Disclaimer: I am in no way an expert on avocado growing, my advise should be perceived as a guide only.
So, to begin you need to have an avocado with the pit removed; cocktail sticks; a tall pot or cup (I have been using jam jars); and patience. It’s also very easy to get carried away and save all future avocado pits with a view of growing trees from them, hence why in the photos you will soon see, I have several pits on the go in various stages of growing.
With the avocado pit removed, you need to clean it and peel off the outer skin. I won’t lie, this can be really fiddly and while some pits are easy to peel, others take ages and in these situations, I often use a knife tip to help pick off the skin (please seek the help of an adult in the event you’re a child reading this). Sometimes leaving the pit to dry out a little can help with the peeling process to.
With your pit(s) peeled, you need to get three cocktail sticks and pin them into the top part of the pit in like, a triangular formation so the pit will be able to balance in a cup. It’s also really important here to make sure you get the pit the right way around so that you root the correct part in the cup, and also to ensure you don’t pin the sticks along what looks to be cracks; once the pit grows, it’ll split and it’ll just help things if it can do that freely.
Then, with your pit(s) peeled and the cocktail sticks in place, you simply need to balance it within the top of a pot or cup –the reason why I said earlier it ideally needs to be tall, is because once the roots of the avocado tree grow, again it just helps if it has room and the pictures below should help you understand why more visually.

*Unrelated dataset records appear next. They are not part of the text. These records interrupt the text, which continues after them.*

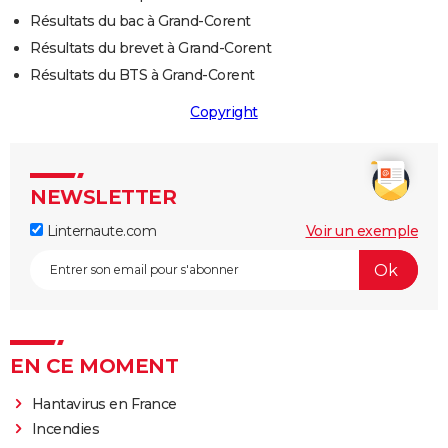
Résultats du bac à Grand-Corent
Résultats du brevet à Grand-Corent
Résultats du BTS à Grand-Corent
Copyright
NEWSLETTER
Linternaute.com
Voir un exemple
EN CE MOMENT
Hantavirus en France
Incendies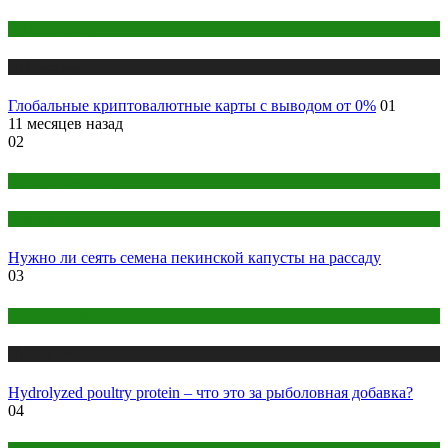
Криптовалюта
Публикации
Глобальные криптовалютные карты с выводом от 0%
01
11 месяцев назад
02
Дача и садоводство
Дом и дача
Нужно ли сеять семена пекинской капусты на рассаду
03
Мужской раздел
Публикации
Hydrolyzed poultry protein – что это за рыболовная добавка?
04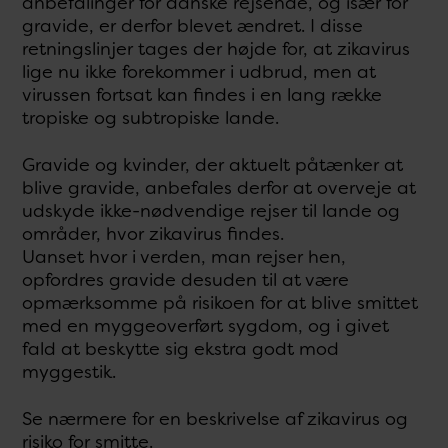
anbefalinger for danske rejsende, og især for
gravide, er derfor blevet ændret. I disse
retningslinjer tages der højde for, at zikavirus
lige nu ikke forekommer i udbrud, men at
virussen fortsat kan findes i en lang række
tropiske og subtropiske lande.
Gravide og kvinder, der aktuelt påtænker at
blive gravide, anbefales derfor at overveje at
udskyde ikke-nødvendige rejser til lande og
områder, hvor zikavirus findes.
Uanset hvor i verden, man rejser hen,
opfordres gravide desuden til at være
opmærksomme på risikoen for at blive smittet
med en myggeoverført sygdom, og i givet
fald at beskytte sig ekstra godt mod
myggestik.
Se nærmere for en beskrivelse af zikavirus og
risiko for smitte.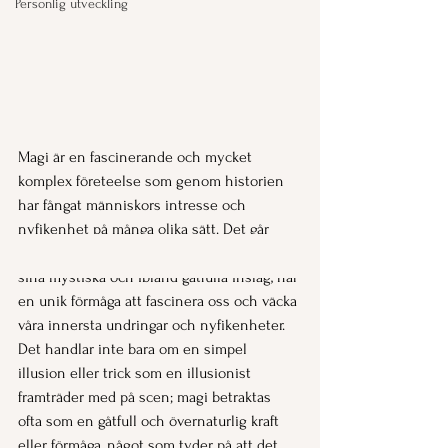
Personlig utveckling
Magi är en fascinerande och mycket 
komplex företeelse som genom historien 
har fångat människors intresse och 
nyfikenhet på många olika sätt. Det går 
inte att blunda för det faktum att magi, med 
sina mystiska och ibland gåtfulla inslag, har 
en unik förmåga att fascinera oss och väcka 
våra innersta undringar och nyfikenheter. 
Det handlar inte bara om en simpel 
illusion eller trick som en illusionist 
framträder med på scen; magi betraktas 
ofta som en gåtfull och övernaturlig kraft 
eller förmåga, något som tyder på att det 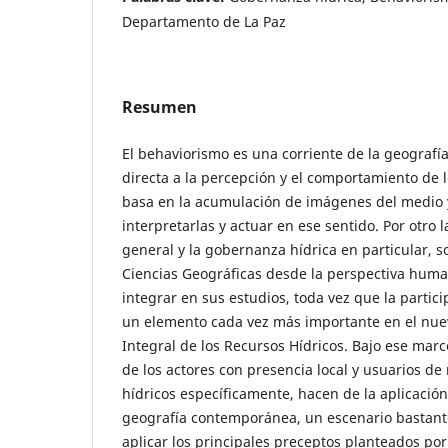
Departamento de La Paz
Resumen
El behaviorismo es una corriente de la geograf
directa a la percepción y el comportamiento de l
basa en la acumulación de imágenes del medio y
interpretarlas y actuar en ese sentido. Por otro
general y la gobernanza hídrica en particular, 
Ciencias Geográficas desde la perspectiva hum
integrar en sus estudios, toda vez que la partic
un elemento cada vez más importante en el nuev
Integral de los Recursos Hídricos. Bajo ese marco
de los actores con presencia local y usuarios de
hídricos específicamente, hacen de la aplicación
geografía contemporánea, un escenario bastant
aplicar los principales preceptos planteados por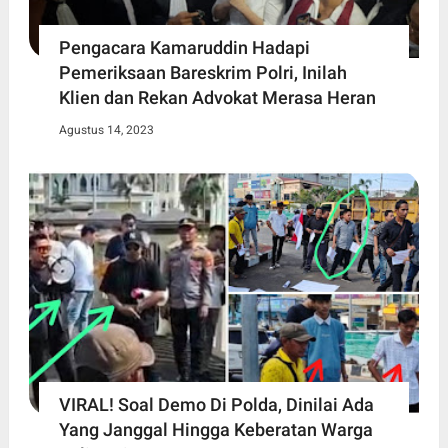
Pengacara Kamaruddin Hadapi
Pemeriksaan Bareskrim Polri, Inilah
Klien dan Rekan Advokat Merasa Heran
Agustus 14, 2023
VIRAL! Soal Demo Di Polda, Dinilai Ada
Yang Janggal Hingga Keberatan Warga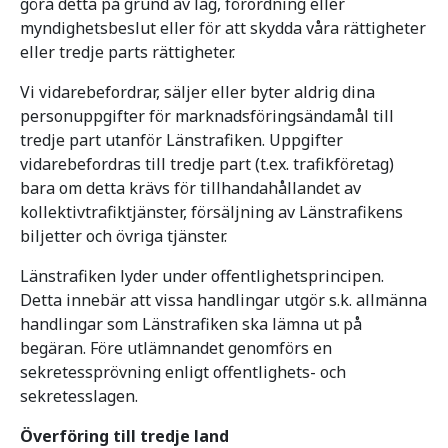
göra detta på grund av lag, förordning eller
myndighetsbeslut eller för att skydda våra rättigheter
eller tredje parts rättigheter.
Vi vidarebefordrar, säljer eller byter aldrig dina
personuppgifter för marknadsföringsändamål till
tredje part utanför Länstrafiken. Uppgifter
vidarebefordras till tredje part (t.ex. trafikföretag)
bara om detta krävs för tillhandahållandet av
kollektivtrafiktjänster, försäljning av Länstrafikens
biljetter och övriga tjänster.
Länstrafiken lyder under offentlighetsprincipen.
Detta innebär att vissa handlingar utgör s.k. allmänna
handlingar som Länstrafiken ska lämna ut på
begäran. Före utlämnandet genomförs en
sekretessprövning enligt offentlighets- och
sekretesslagen.
Överföring till tredje land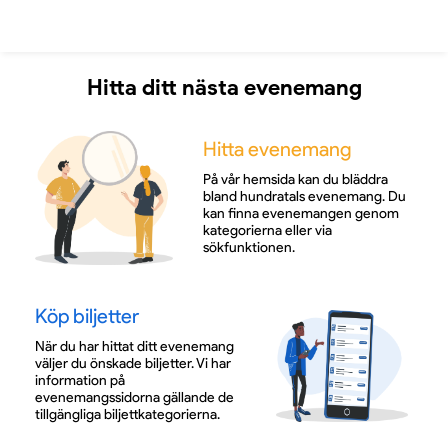
Hitta ditt nästa evenemang
Hitta evenemang
På vår hemsida kan du bläddra
bland hundratals evenemang. Du
kan finna evenemangen genom
kategorierna eller via
sökfunktionen.
Köp biljetter
När du har hittat ditt evenemang
väljer du önskade biljetter. Vi har
information på
evenemangssidorna gällande de
tillgängliga biljettkategorierna.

The best place to position your cup(s) with the pits balanced inside is along a windowsill so it can get lots of light. You also need to fill your cup with water until only the top of the pit is exposed; I would also recommend changing the water weekly to ensure it’s clean, but do check the pit every couple of days and top up the water as necessary.
After a couple of weeks, hopefully you should start to see the pit split and the beginnings of roots and the stalk of the avocado tree appear, but be warned, this can be an extremely timely process and if you don’t see anything after a couple of weeks, just be patient.
After a couple of months of growing, you should have a split pit with roots and a tree stalk (with leaves, and it’s not uncommon for two stalks to sprout) and firmly outgrown the cup/jar/pot it has been growing in until this point. Now it’s time to plant!
I won’t patronise you and tell you how to plant something in soil (except do of course remove the cocktail sticks), but although they now look strong in health, I would still advise keeping the avocado plants indoors or if they do go outside, they need to be sheltered. Of course it depends on where you live in the world but if you’re in the UK, our weather can quite quickly kill anything not yet sturdy enough to fend for itself. However, a greenhouse or similar should be fine.
How long it takes after that to eventually grow an avocado you can actually eat is anyone’s guess to be honest and I may never get there, but I’m enjoying the process so far. I’ll be sure to let you know if I do succeed!
How do you best enjoy eating avocado? For me I love it mashed up on toast!